Ingredients of the Copy Paper

At first, carbon paper was manufactured by hand. People used a mixture of a pigment carbon black and oil in naphtha and this mixture was applied to sheets of paper by the use of a wide brush. Later, hot wax was used to replace the oil that created a mess. The use of hot wax opened opportunities for the carbon paper to be made in a variety of qualities.

Carbon Transformed into Carbonless Paper

With the invention of the photocopier, the demand for carbon paper decreased to a large extent. However, the National Cash Registry Company developed carbonless copy paper in 1954. The process of using this new type of paper relied on the pressure of a pen or typewriter to induce a chemical reaction between different coatings on adjacent sheets of paper.

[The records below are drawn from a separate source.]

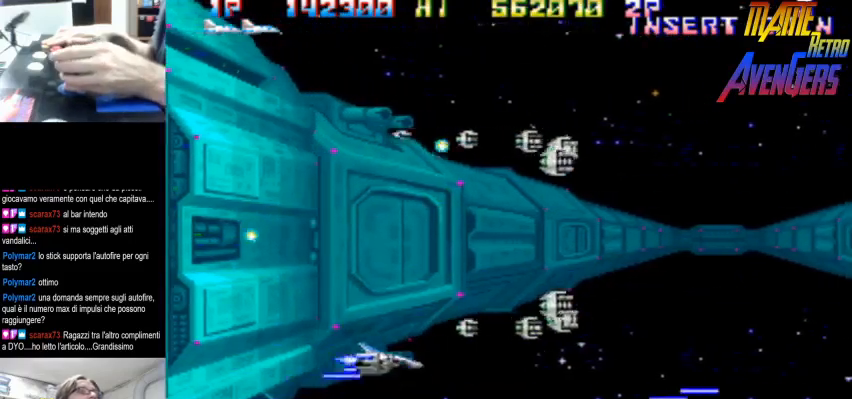
Gameplay with a controller (arcade stick); each line is a JSON object with the inputs held at the frame after it. "button_events" lists button changes between this image and that frame as [ms after this image, input, new state], when the widget could be followed in between (sticks are given only as held states). Not read: DPAD_RIGHT L3 R3.
{"buttons": [], "left_stick": "up-left", "button_events": [[67, "TRIANGLE", "down"], [367, "TRIANGLE", "up"]]}
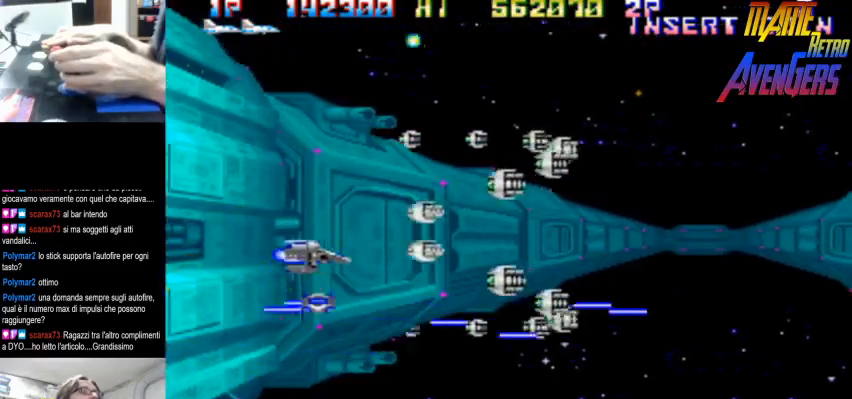
{"buttons": [], "left_stick": "left", "button_events": [[100, "TRIANGLE", "down"], [467, "TRIANGLE", "up"]]}
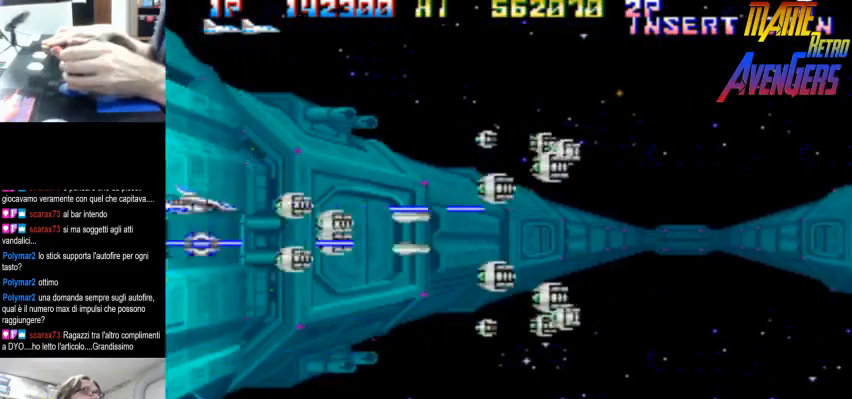
{"buttons": ["TRIANGLE"], "left_stick": "center", "button_events": [[233, "TRIANGLE", "down"]]}
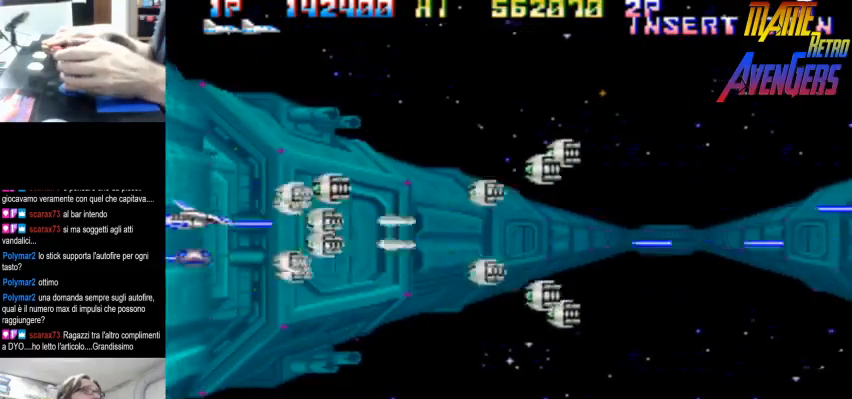
{"buttons": ["TRIANGLE"], "left_stick": "center", "button_events": [[33, "TRIANGLE", "up"], [333, "TRIANGLE", "down"], [367, "TRIANGLE", "up"], [400, "TRIANGLE", "down"]]}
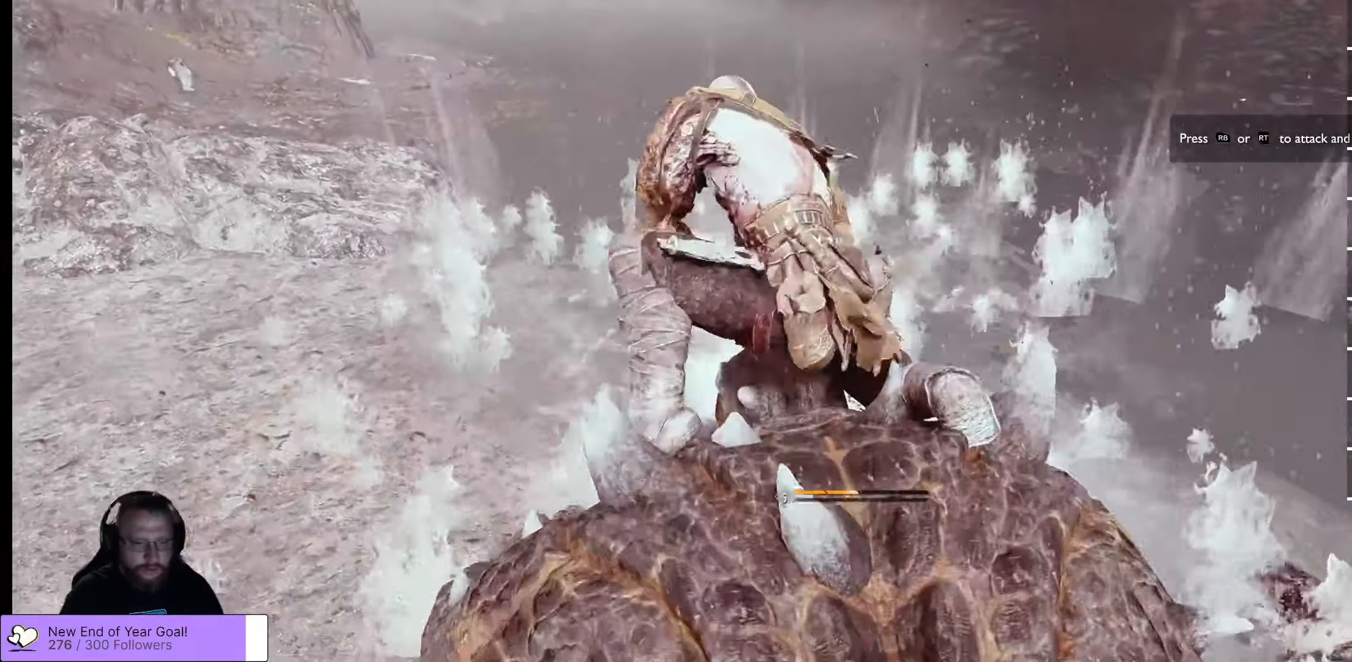
Gameplay with a controller (Xbox layout); each line is a JSON object with the inputs held at the frame after it. "events" lists button and stick changes between this image and that frame as [ms after this image, input, new state], when the widget could be followed in between.
{"buttons": ["R2"], "left_stick": "up", "right_stick": "center", "events": [[84, "R2", "up"], [150, "R2", "down"], [267, "R2", "up"], [300, "R2", "down"]]}
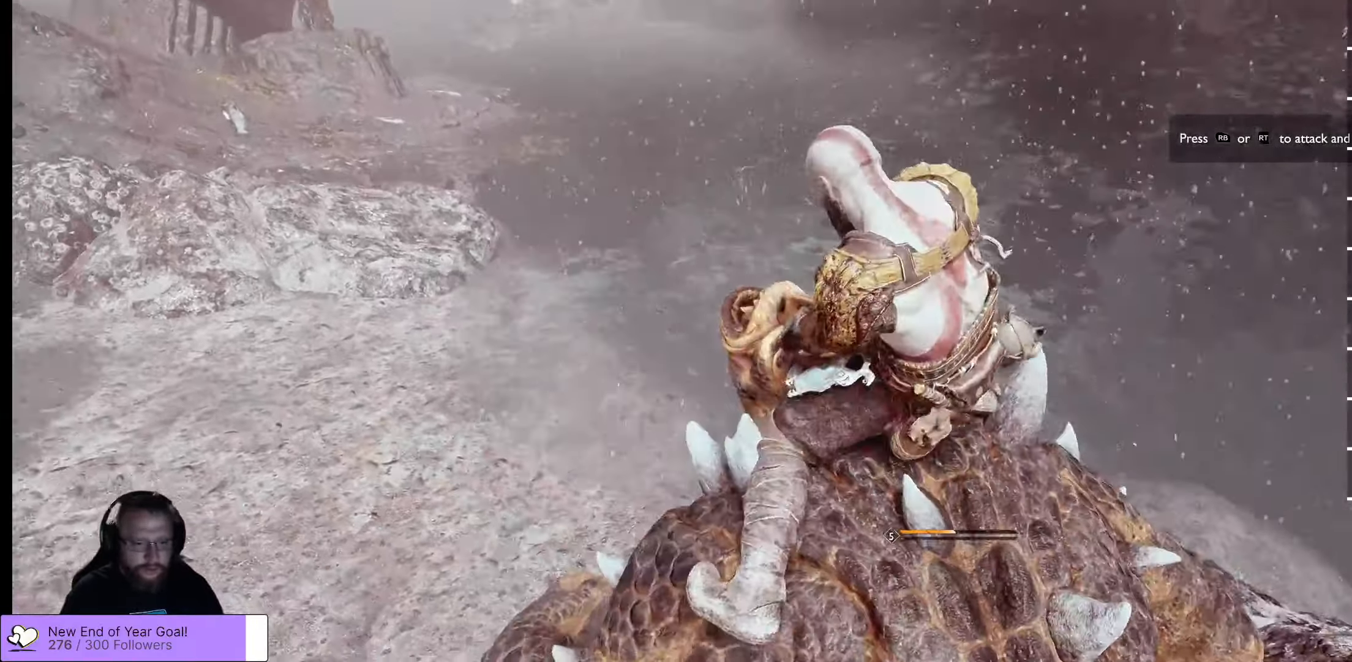
{"buttons": [], "left_stick": "up", "right_stick": "center", "events": [[67, "R2", "up"], [84, "R2", "down"], [500, "R2", "up"]]}
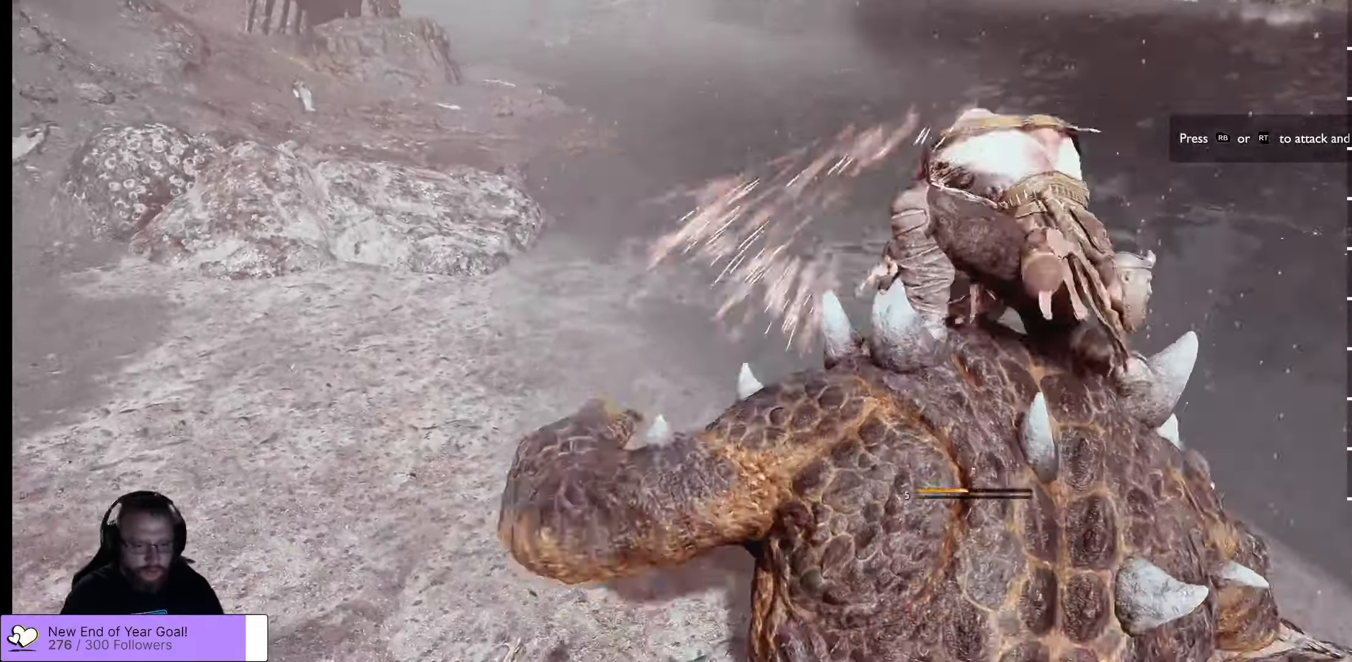
{"buttons": ["R2"], "left_stick": "up", "right_stick": "center", "events": [[150, "R2", "down"], [283, "R2", "up"], [316, "R2", "down"]]}
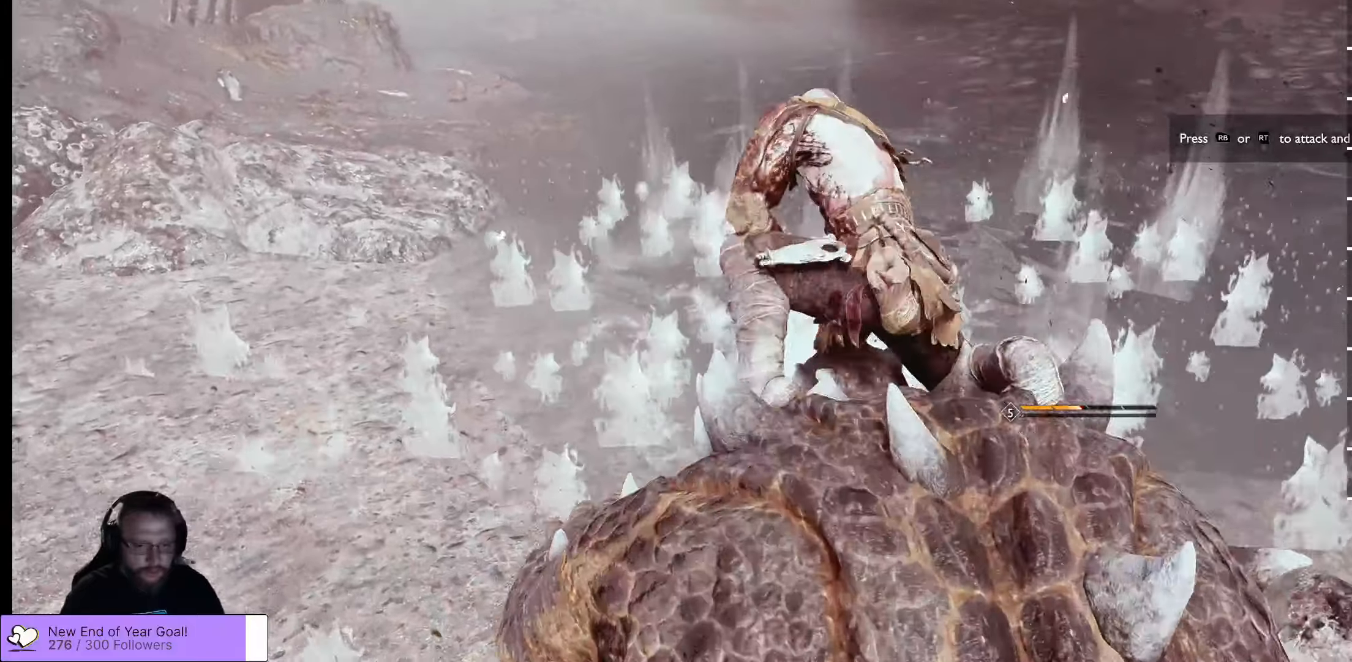
{"buttons": ["R2"], "left_stick": "up", "right_stick": "center", "events": [[16, "R2", "up"], [83, "R2", "down"], [250, "R2", "up"], [283, "R2", "down"], [416, "R2", "up"], [466, "R2", "down"]]}
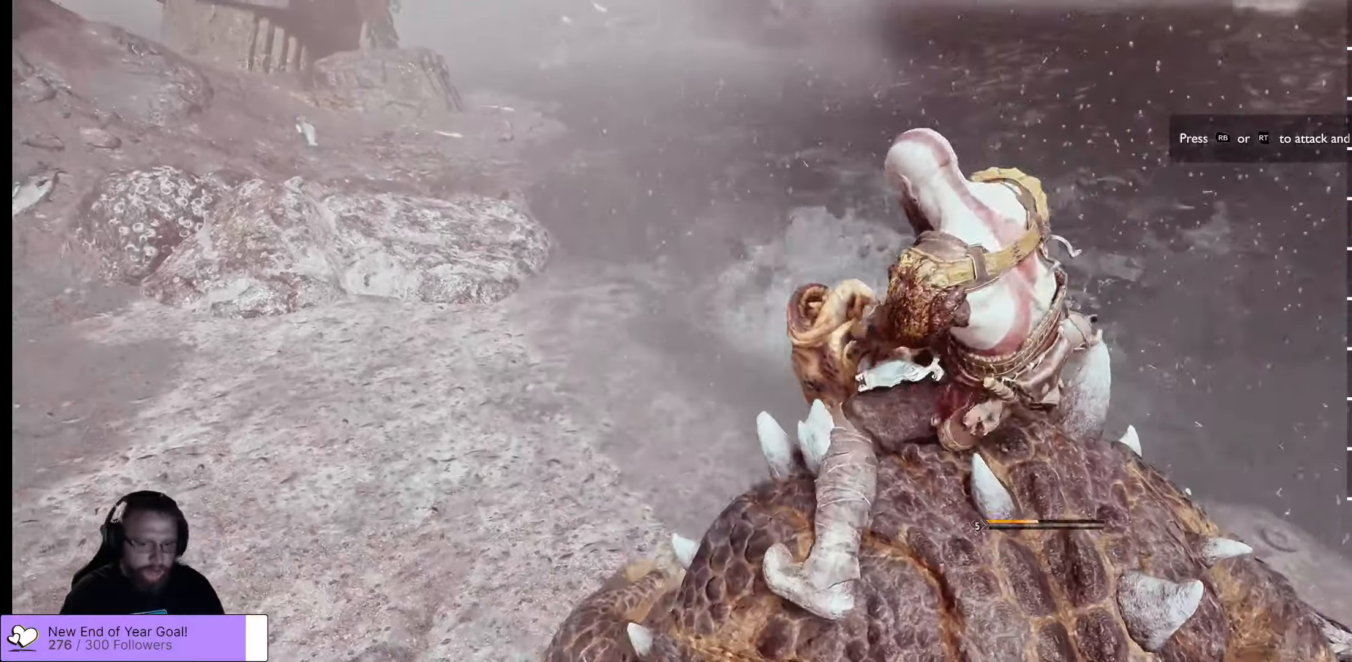
{"buttons": ["R2"], "left_stick": "up", "right_stick": "center", "events": [[100, "R2", "up"], [133, "R2", "down"], [433, "R2", "up"], [483, "R2", "down"]]}
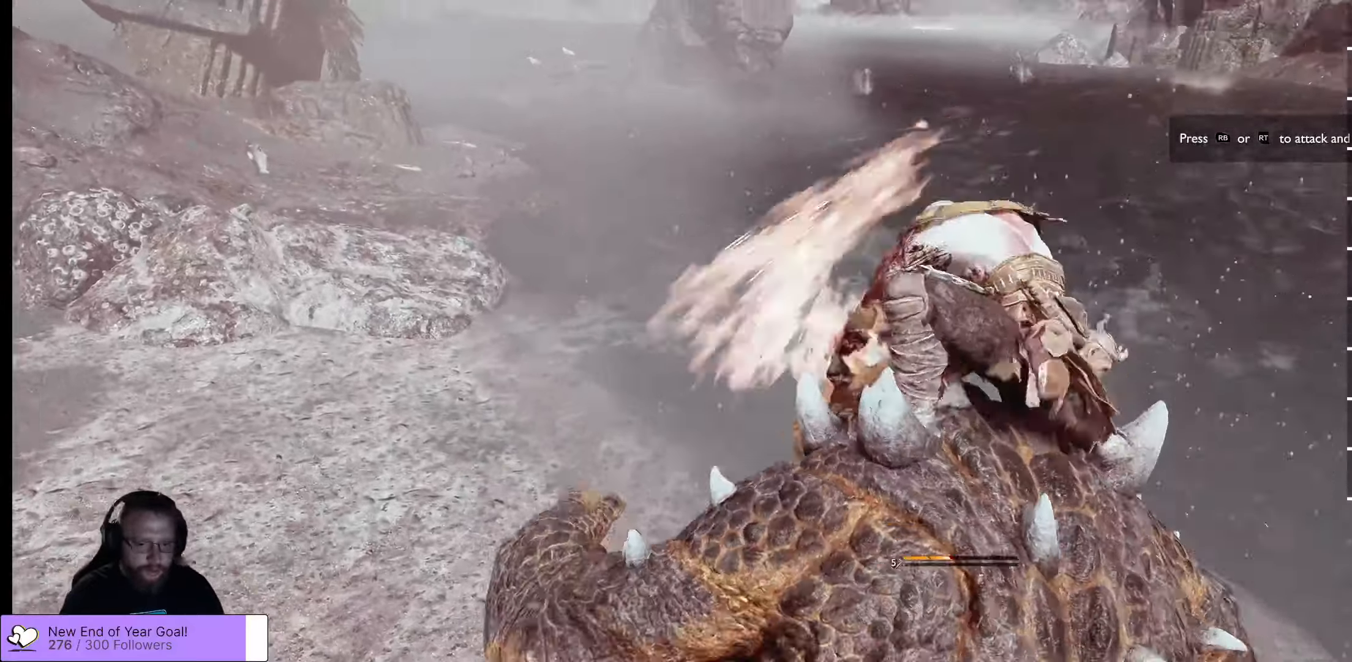
{"buttons": [], "left_stick": "up", "right_stick": "center", "events": [[500, "R2", "up"]]}
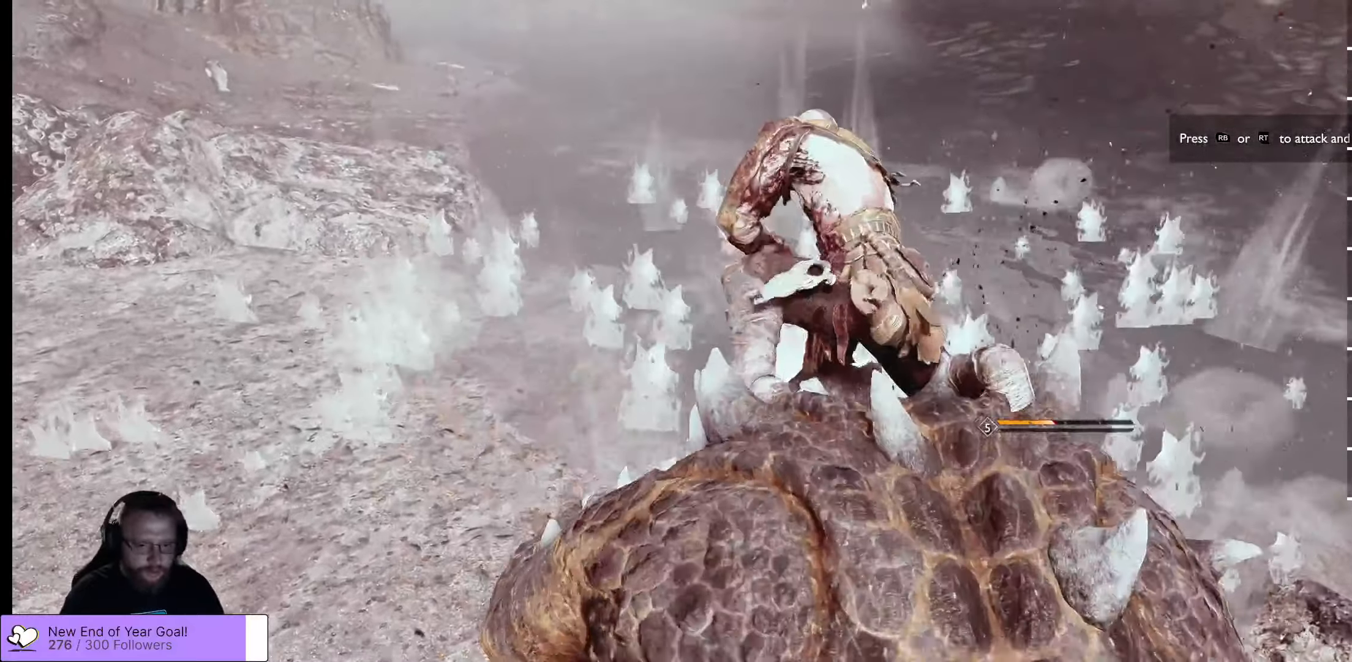
{"buttons": [], "left_stick": "up", "right_stick": "center", "events": [[83, "R2", "down"], [250, "R2", "up"], [366, "R2", "down"], [466, "R2", "up"]]}
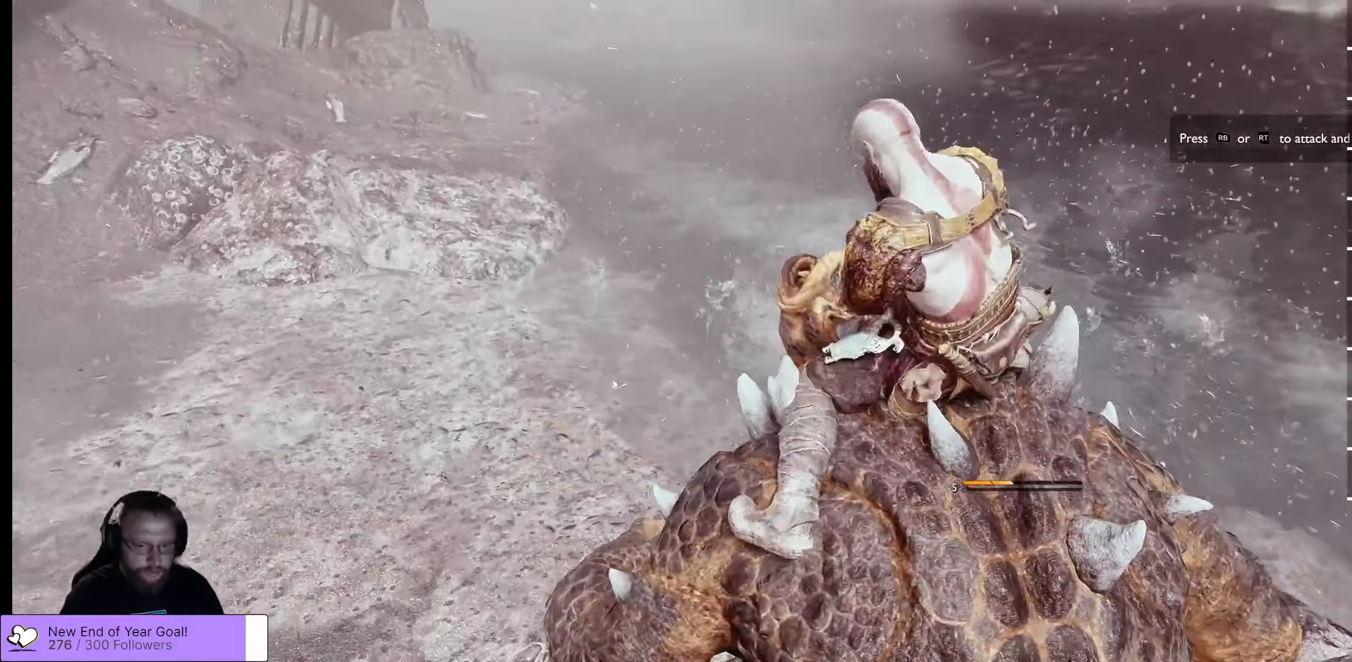
{"buttons": ["R2"], "left_stick": "up", "right_stick": "center", "events": [[16, "R2", "down"]]}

Benefits of Carbonless Copy Paper

Apart from being very cos-effective, the carbonless copy paper has a plethora of benefits. One of those benefits is speed which allows the user to create more than one copy of the forms instantly. Secondly, it is accurate as it eliminates transcription errors. Then, it prevents alteration and any change to a copy is evident immediately, so it provides security. Furthermore, it provides clarity as it gives a sharp copy image. Moreover, it is clean as it prevents text image from smearing or rubbing off. Finally, It is also versatile because it enables reverse printing or colour coding to suit business needs.